Stored data:

=== Begin Enclosure ===

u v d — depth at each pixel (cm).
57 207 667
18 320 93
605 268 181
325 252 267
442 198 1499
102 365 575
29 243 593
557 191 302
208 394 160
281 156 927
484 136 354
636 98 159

=== End Enclosure ===
=== Begin Enclosure ===

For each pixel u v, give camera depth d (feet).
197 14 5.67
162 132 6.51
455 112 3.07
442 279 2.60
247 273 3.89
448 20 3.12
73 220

=== End Enclosure ===

## TO DO
Please report the number of lines in the data that include the word "each", and add no other text.

## OUTPUT BELOW
2